If your view state is wide open, I suggest you lock it down. I don’t enjoy hearing about imaginary terrorists all the time, but this threat is real.

11 comments

Nicholas
on September 6, 2005

Woah! I was waiting for someone to blog on this-- I searched Google and could not find anything.. but for almost 5 months now, every week or so, I'll get someone attempting this. Everytime it's a spam e-mail inside the ViewState contents. Huh? Is this trying to exploit a super old viewstate bug or something? Overflow?


Milan Negovan
on September 6, 2005

I'm not sure what their agenda is. View state is very fragile and you need to feed control content in exactly the same order, etc, etc. On top of that, why would the page email it? I don't know. They might as well do it to annoy people.


Nicholas
on September 7, 2005

Maybe they're trying to spam admins? Hah.


Darrel
on October 6, 2005

So...what, exactly, is the exploit that viewstate can allow?


Darrel
on October 6, 2005

BTW...great site. One bug I found is your Captcha on the comments. When the captcha is created, it must time out on the server. If I open the page, let it sit for a while, then try and submit, it doesn't accept my captcha entry. On postback, it doesn't scroll to the error but when I do, it simply says 'please enter the number above again', but, this time, the number no longer appears. Took me a while to figure out what was going on.


Milan Negovan
on October 6, 2005

I don't know what the exploit is, but I keep getting hit by these people (to no avail). I'm thinking of autmatically banning IPs where these attacks come from.


Milan Negovan
on October 6, 2005

Oh, and I'll get cracking on the captcha. ;)


Ellie
on February 27, 2006

Hi,

I get this too and it starts to annoy me...Therefore I want to share an idea and see what you think:
In some of the emails that are posted in the viewstate I sometimes find a BCC listed. How about sending a few emails to that email adress :-)?
I'm about to write a separate error handling for the invalid_Viewstate error: if a BCC is listed that is not on my own domain (so they can not turn this against ourselves) I could send a few automated responses...

What do you think?


Milan Negovan
on February 27, 2006

Actually, I'm thinking about blacklisting them or something based on the IP. I know those must be open proxies they exploit, but if that's the case those IPs deserve to be banned for negligence.


Ben
on October 25, 2006

I have the same problem with spammers targetting my feedback page. My email function only sends to me, so they can't try the old sendmail type hacks. However, constant failure hasn't seemed to deter them and they keep on trying.
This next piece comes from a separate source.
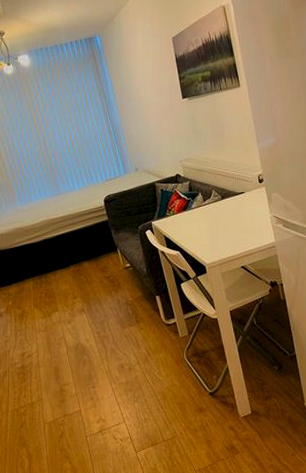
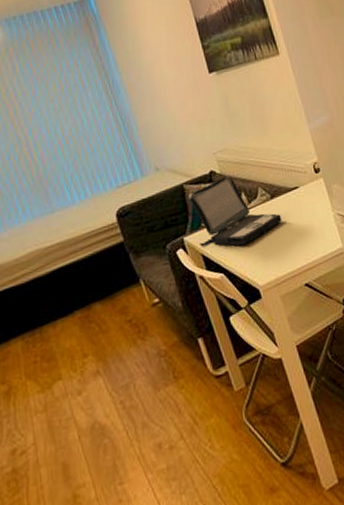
laptop: none [158,178,228,233] -> present [188,175,282,247]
I also have a IP blacklist, which encompasses comments, trackbacks and feedback in one list, but the "Invalid viewstate" error occurs way before I have a chance to get at it. Either I will have to override another function call, or pick it up in my Application.onError check.

At present I'm the only one they are spamming, which is annoying, but I'm hardly stupid enough to click on one of their stupid links (mostly to blogspot.com blogs).

Any ideas of how to exclude this type of error in Application.OnError and set it apart from other 500 errors?


Milan Negovan
on October 30, 2006

Ben, take a look at this post. I provided source code of an HttpModule which nips this view state attack in the bud.